The lumbar spine version of the same story is lumbar spinal stenosis. The yellow ligament running along the back of the spinal canal can thicken with amyloid deposition, narrowing the canal and pinching nerves. Patients describe pain and numbness when they walk that gets better when they sit or lean forward over a grocery cart. Many older adults have lumbar stenosis from plain wear and tear; what raises a flag is when stenosis shows up alongside thick heart walls, carpal tunnel, or unexplained heart failure in the same person.
Two more clues round out the orthopedic picture. A spontaneous rupture of the biceps tendon, the so-called Popeye sign in an older man with no clear injury, has a real association with ATTR. So does a rotator cuff tear out of proportion to the activity. None of these by themselves prove anything. Together with the heart picture, they form a pattern. The reason I push on this history in clinic is that older patients often don't volunteer it. They had carpal tunnel surgery a decade ago, the hand surgeon never said the word amyloid, and they moved on. When I ask, the story comes out and the picture changes.
What the Echo and EKG Show
The echocardiogram is usually where the suspicion starts. Several findings together raise the question. The walls of the left ventricle look thick in a patient who has never had high blood pressure, which is odd because blood pressure normally drives wall thickening. The right ventricle and the atrial walls can look thick too, unusual for ordinary hypertrophic cardiomyopathy. The texture of the muscle can have a speckled, sparkly appearance, sometimes described as "granular sparkling." Amyloid hearts develop a stiff filling pattern called restrictive physiology: the chambers don't relax well, pressures rise, and the atria enlarge to compensate.
The most useful echo clue in modern practice comes from a measurement called global longitudinal strain, which tracks how much different parts of the heart muscle squeeze and shorten with each beat. In ATTR amyloid, the bottom and middle of the ventricle squeeze poorly while the very tip of the heart still squeezes almost normally. The tip of the heart squeezes more than the rest, an unusual pattern that's been called the "bullseye" appearance on the color map. When that pattern shows up in an older patient with thick walls and HFpEF, the suspicion for amyloid jumps.
The EKG adds its own quiet clue. You'd expect a thick-walled heart to produce big voltages on the EKG. Amyloid does the opposite. The heart muscle is infiltrated rather than truly hypertrophied, so the voltages on the limb leads are often low, sometimes strikingly so. That mismatch between thick walls on echo and small voltages on EKG is one of the cleanest signals we have. Some patients also show a pseudoinfarct pattern that mimics an old heart attack. Conduction can be slow, and a fair number of patients eventually need a pacemaker. A heart MRI, when ordered, can show a pattern of late gadolinium enhancement that's almost diagnostic of cardiac amyloid.

▬▬▬▬▬▬

> **STUDY QUESTIONS**:
- A) In the cardiac amyloid passage, what name is given to the color-map pattern where the tip of the heart squeezes more than the rest?
- B) Reproduce the part of the cardiac amyloid passage starting at "The most useful" and ending at "for amyloid jumps.".
The lines are not needed for this work.

> **EXTRACTED RECORDS**:
▬▬▬▬▬▬

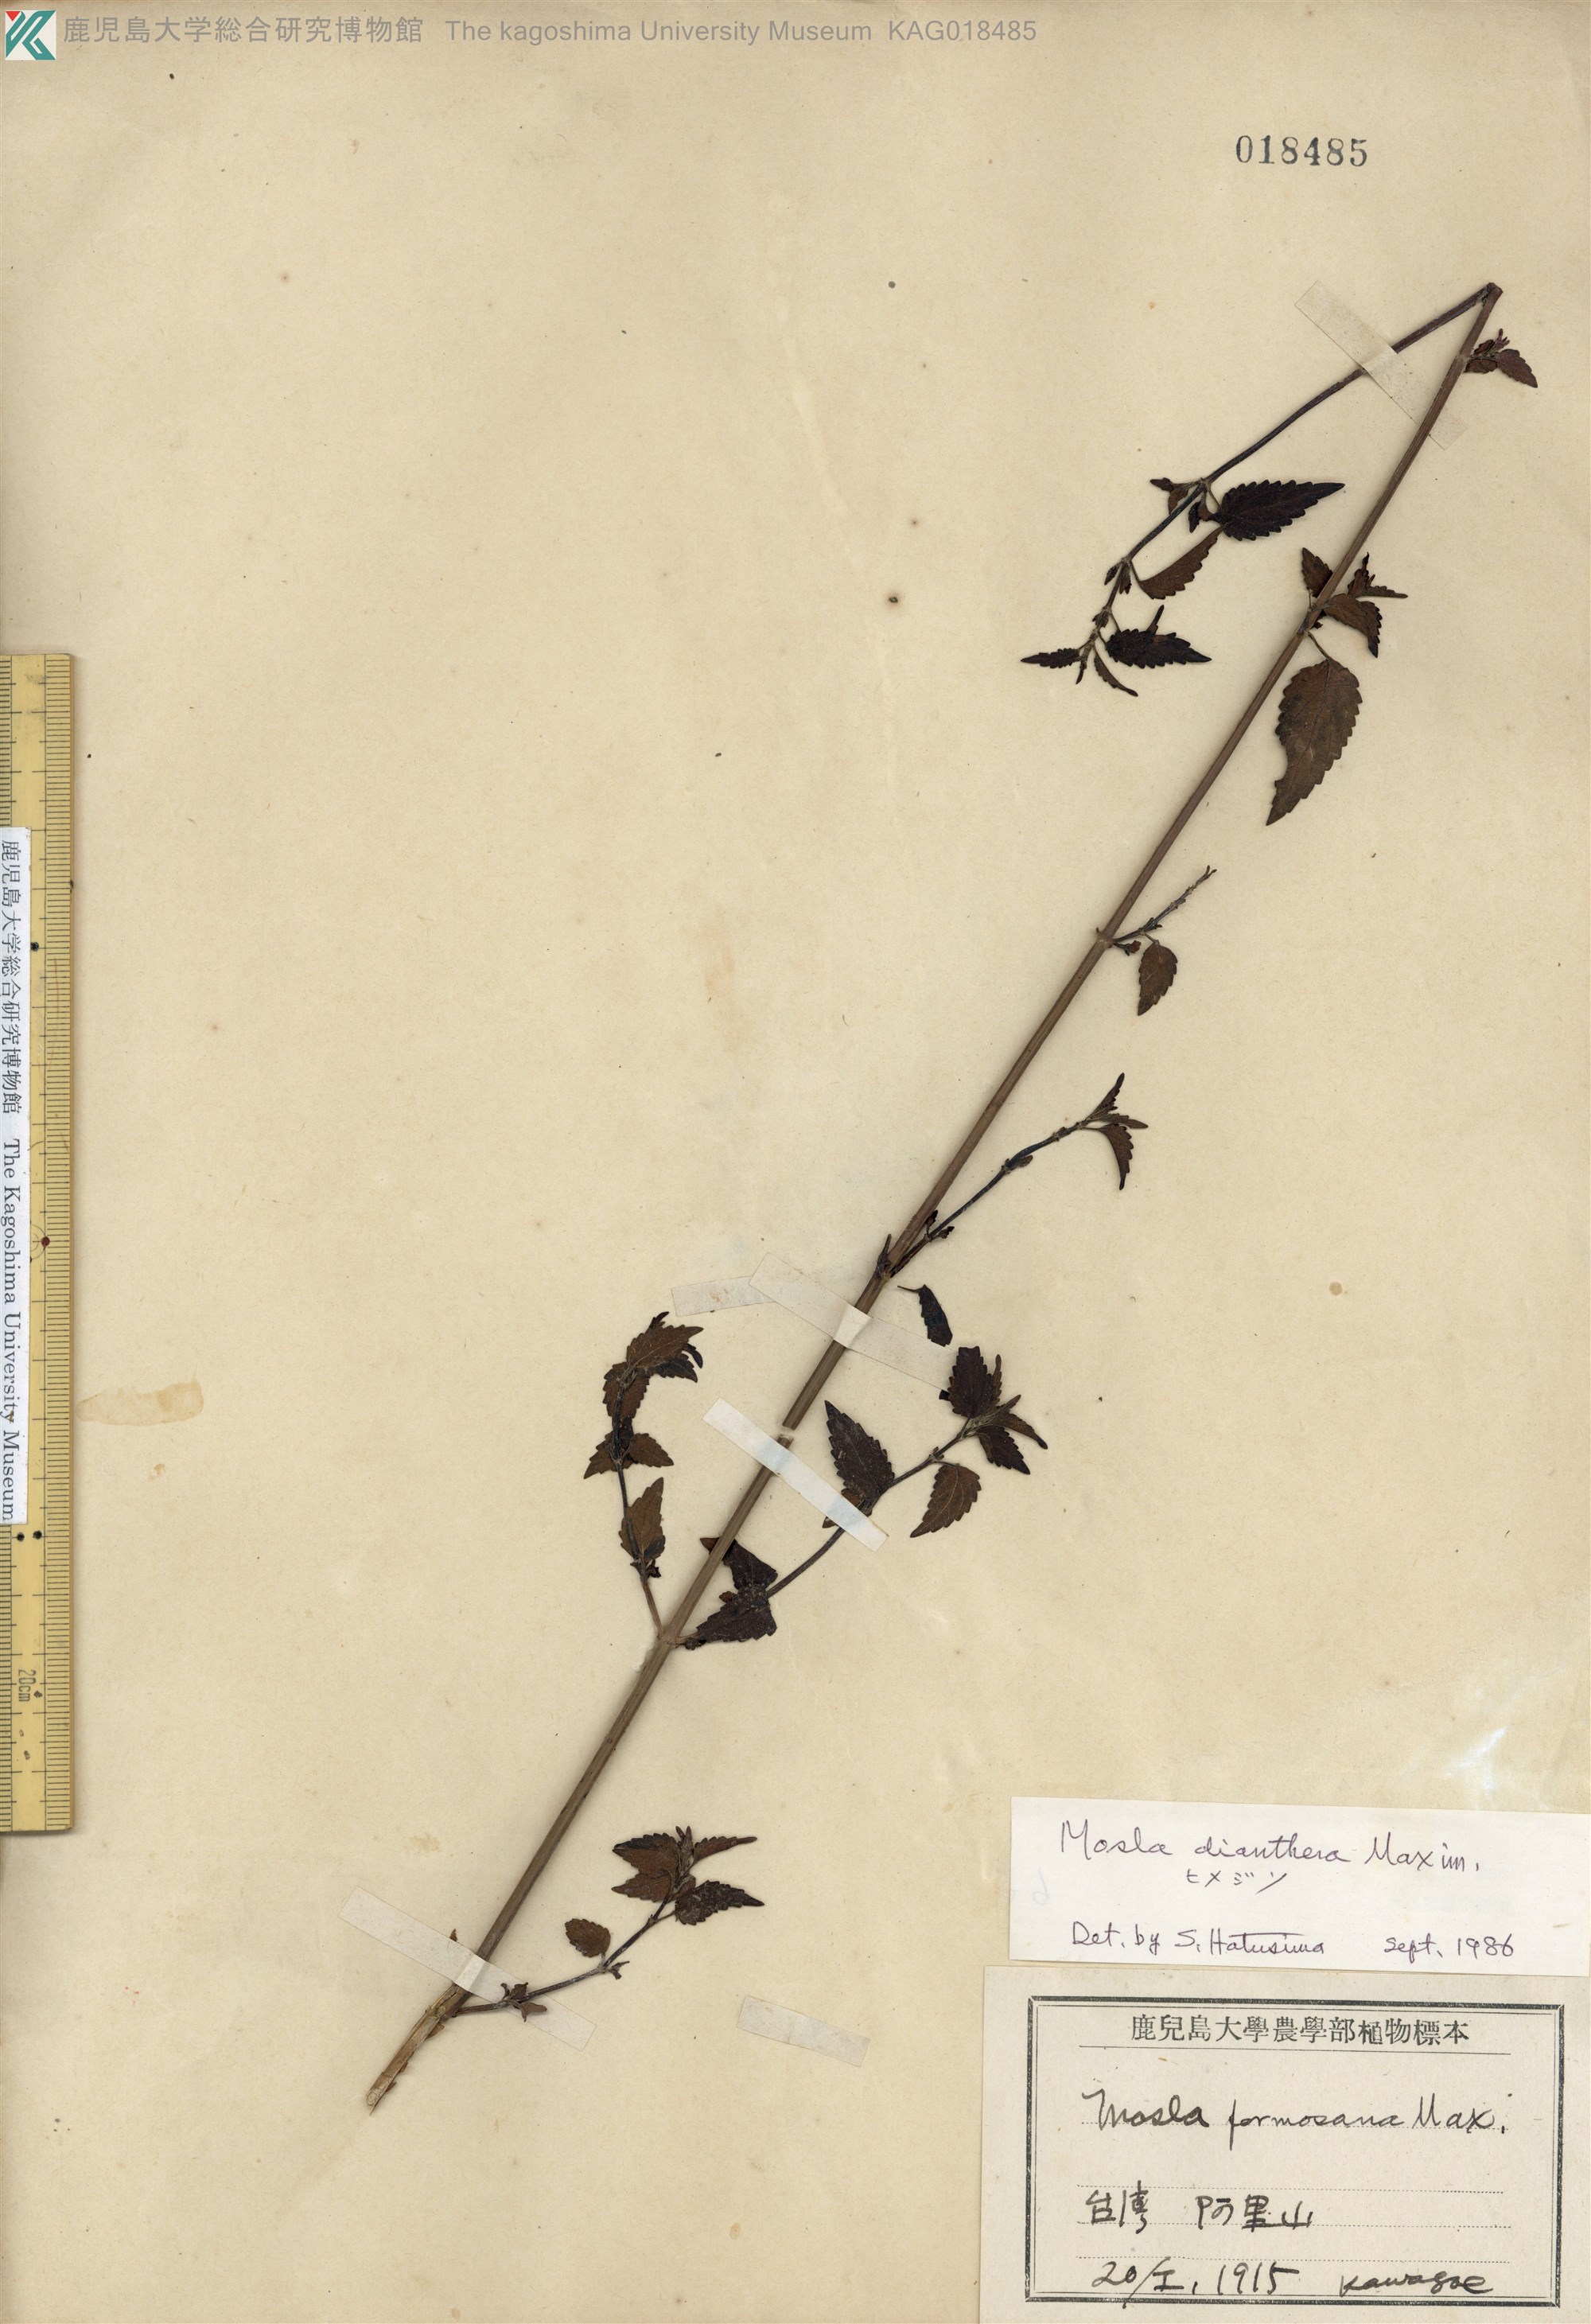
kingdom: Plantae
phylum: Tracheophyta
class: Magnoliopsida
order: Lamiales
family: Lamiaceae
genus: Mosla
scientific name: Mosla dianthera
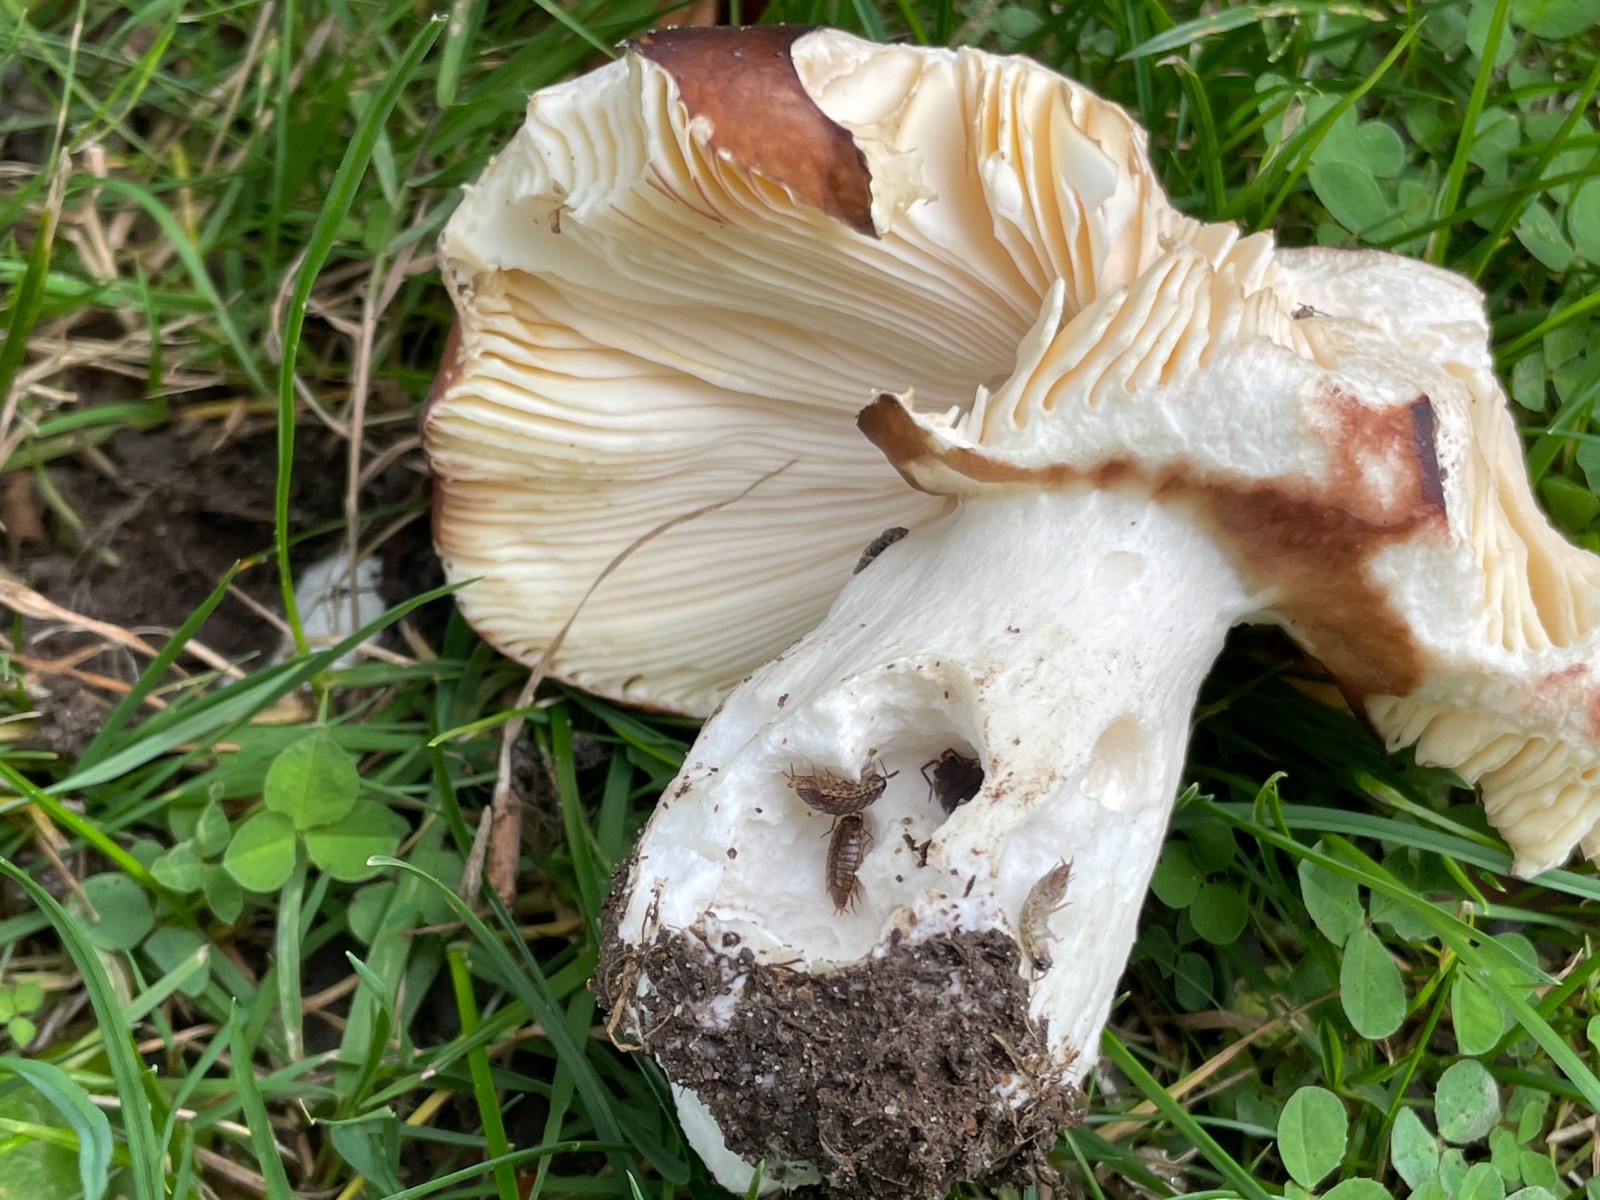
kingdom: Fungi
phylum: Basidiomycota
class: Agaricomycetes
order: Russulales
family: Russulaceae
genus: Russula
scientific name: Russula cuprea
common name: kanel-skørhat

▬▬▬▬▬▬

> **RESULTS BY TASK**:
- A) The "bullseye" appearance.

- B)
The most useful echo clue in modern practice comes from a measurement called global longitudinal strain, which tracks how much different parts of the heart muscle squeeze and shorten with each beat. In ATTR amyloid, the bottom and middle of the ventricle squeeze poorly while the very tip of the heart still squeezes almost normally. The tip of the heart squeezes more than the rest, an unusual pattern that's been called the "bullseye" appearance on the color map. When that pattern shows up in an older patient with thick walls and HFpEF, the suspicion for amyloid jumps.